The Tansey Miniatures Foundation

Lady with Blue Scarf

Peter Eduard Stroely

A young lady in a translucent empire dress is represented in front of a blue-grey background.1 Her long curly hair is tied up with a blue scarf decorated with a patterned border and fringes, falling over her right shoulder. The lady’s head is turned to the right whilst her body is turned to the left, and this adds tension to the composition. The miniature painter carefully reproduced the sitter’s delicate curls which appear to bulge out from under the blue cloth, frame her face, and make an appealing contrast with her white dress.
In her left hand she is holding a sheet of paper on which she has just written “à toi”, thus dedicating her portrait miniature to a specific addressee. This unusual gesture testifies to the intimate character of many miniatures. Unfortunately the unnatural posture of the lady’s right arm is somewhat awkwardly reproduced, which detracts from the miniature’s intended effect.2 Nevertheless, the picture creates a beautiful and touching impression.
J. S. O.

1 The miniature previously belonged to the Jewish Jellinek family in Vienna. In June 1941 it was sold at auction, without the owners’ consent, at the 466th Dorotheum art auction in Vienna. At that time it was valued at 500 Reichsmark. Nothing is known about the buyer. Mrs Lieselotte Tansey-von Rautenkranz acquired the miniature when it was auctioned at Christie’s in Geneva on 14 November 1983, without knowledge of the previous ownership, and donated it to the Tansey Miniatures Foundation in 1996. Should the foundation be dissolved, it will attempt to return the miniature to the surviving descendants of the Jellinek family.

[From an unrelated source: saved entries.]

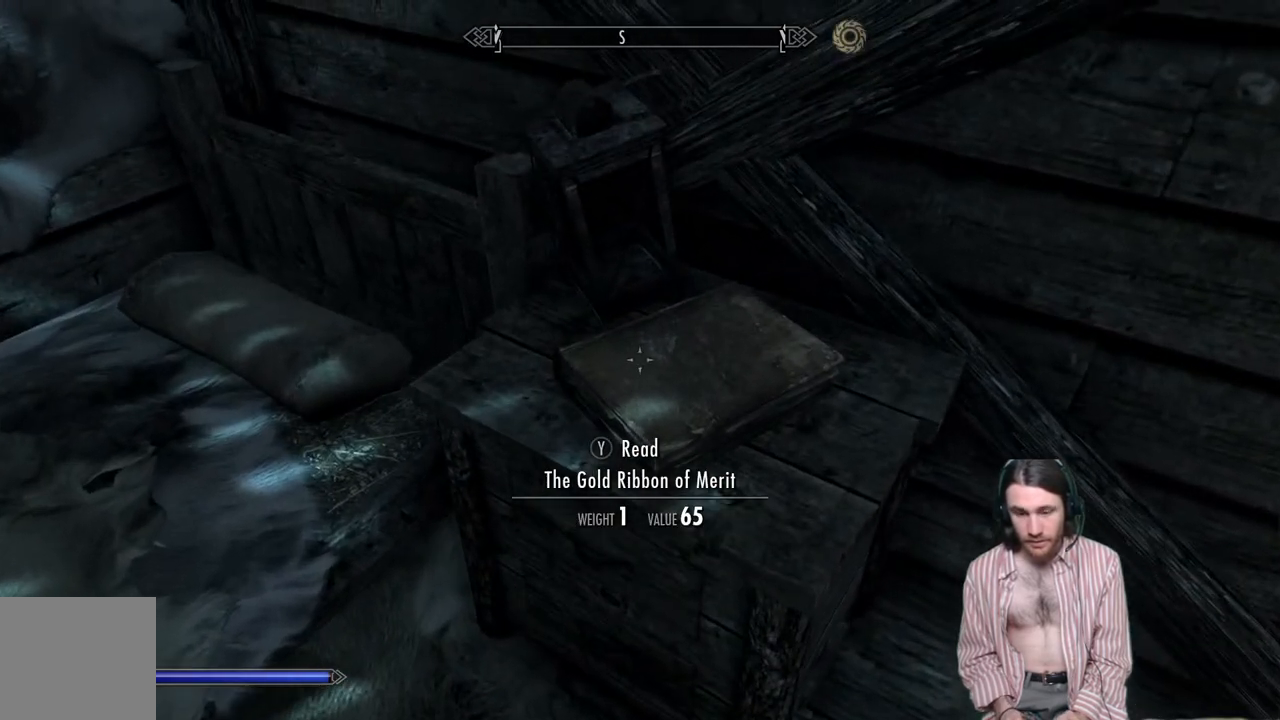
{"buttons": [], "left_stick": "center", "right_stick": "center", "events": [[33, "Y", "up"]]}
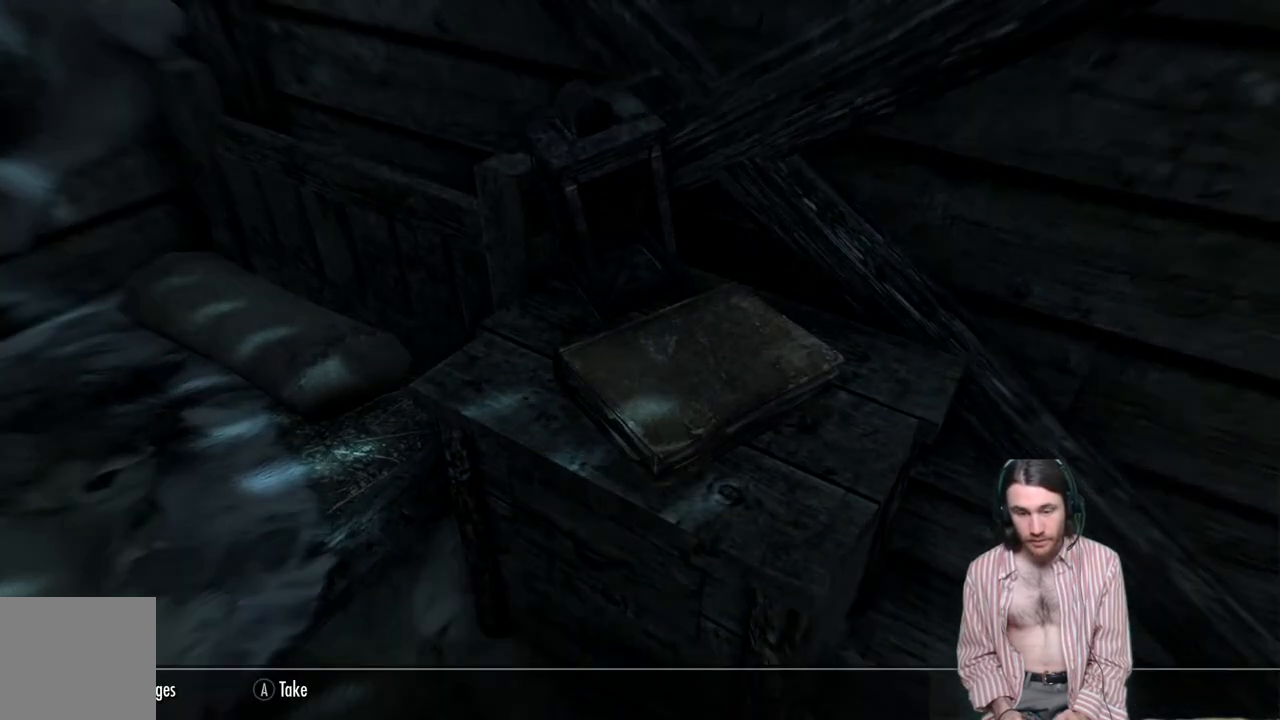
{"buttons": [], "left_stick": "center", "right_stick": "center", "events": []}
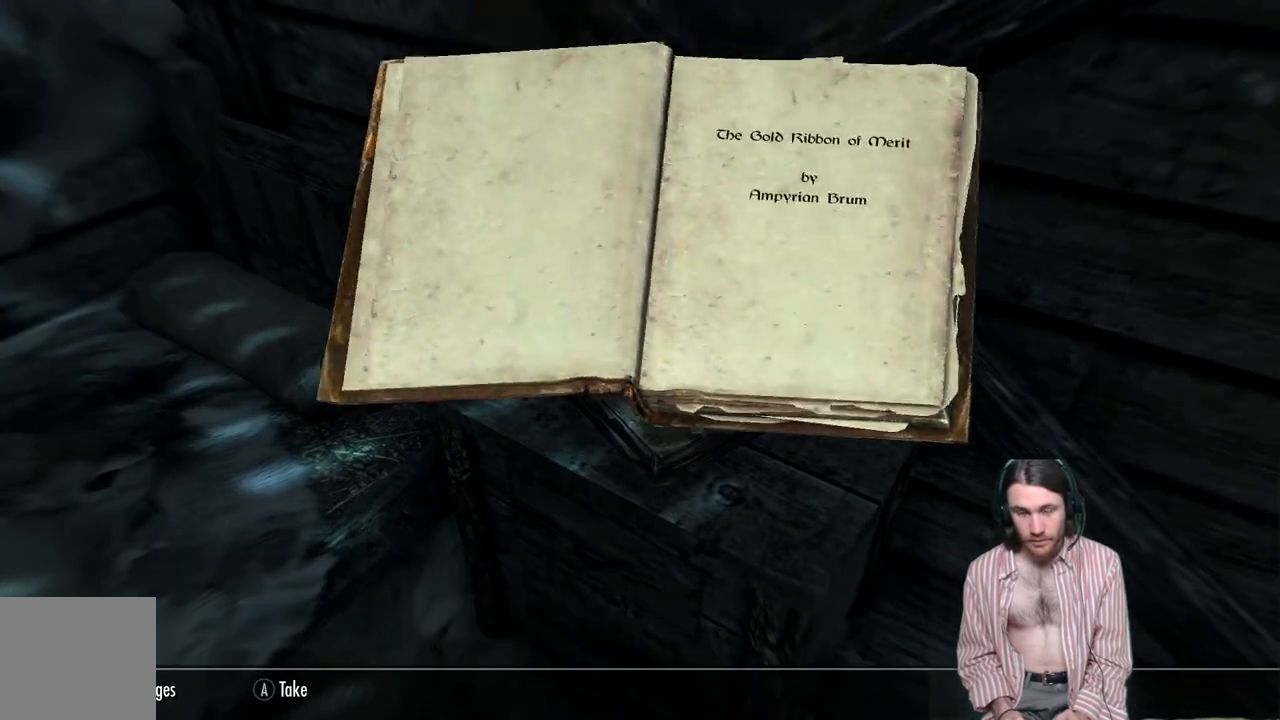
{"buttons": [], "left_stick": "center", "right_stick": "center", "events": []}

Blue-grey backgrounds are typical of this miniature painter.
2 Possibly the sitter wished to be painted in this posture. Since it is also found in other miniatures by Stroely, we know that it was in his repertoire. A portrait of a lady in an identical posture and almost identical clothing but without a sheet of paper is in the Habsburg Collection, Vienna (Keil 1999, no. 195) which contains thirteen other miniatures by Stroely.